RECORDS PROVIDED>
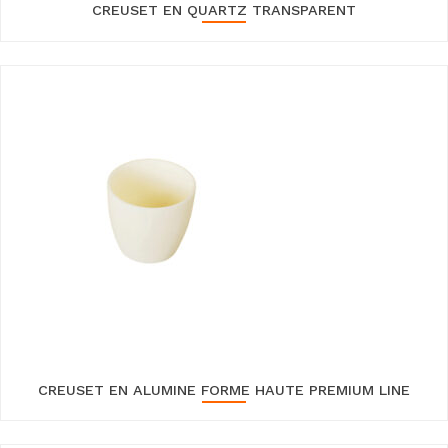
CREUSET EN QUARTZ TRANSPARENT
CREUSET EN ALUMINE FORME HAUTE PREMIUM LINE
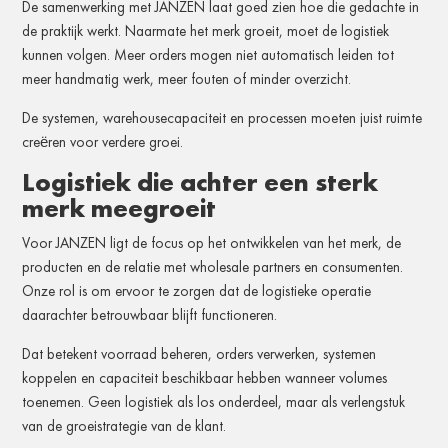
De samenwerking met JANZEN laat goed zien hoe die gedachte in
de praktijk werkt. Naarmate het merk groeit, moet de logistiek
kunnen volgen. Meer orders mogen niet automatisch leiden tot
meer handmatig werk, meer fouten of minder overzicht.
De systemen, warehousecapaciteit en processen moeten juist ruimte
creëren voor verdere groei.
Logistiek die achter een sterk
merk meegroeit
Voor JANZEN ligt de focus op het ontwikkelen van het merk, de
producten en de relatie met wholesale partners en consumenten.
Onze rol is om ervoor te zorgen dat de logistieke operatie
daarachter betrouwbaar blijft functioneren.
Dat betekent voorraad beheren, orders verwerken, systemen
koppelen en capaciteit beschikbaar hebben wanneer volumes
toenemen. Geen logistiek als los onderdeel, maar als verlengstuk
van de groeistrategie van de klant.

WORK ORDER> Please return all lines above in which the string "JANZEN" is found.

ANSWER SECTION>
De samenwerking met JANZEN laat goed zien hoe die gedachte in
Voor JANZEN ligt de focus op het ontwikkelen van het merk, de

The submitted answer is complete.